To do
Set down all of the data exactly as it appears.

Extracted material
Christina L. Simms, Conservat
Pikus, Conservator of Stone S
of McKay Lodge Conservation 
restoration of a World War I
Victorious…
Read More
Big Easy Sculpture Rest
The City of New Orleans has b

Exercise output
Christina L. Simms, Conservat
Pikus, Conservator of Stone S
of McKay Lodge Conservation 
restoration of a World War I
Victorious…
Read More
Big Easy Sculpture Rest
The City of New Orleans has b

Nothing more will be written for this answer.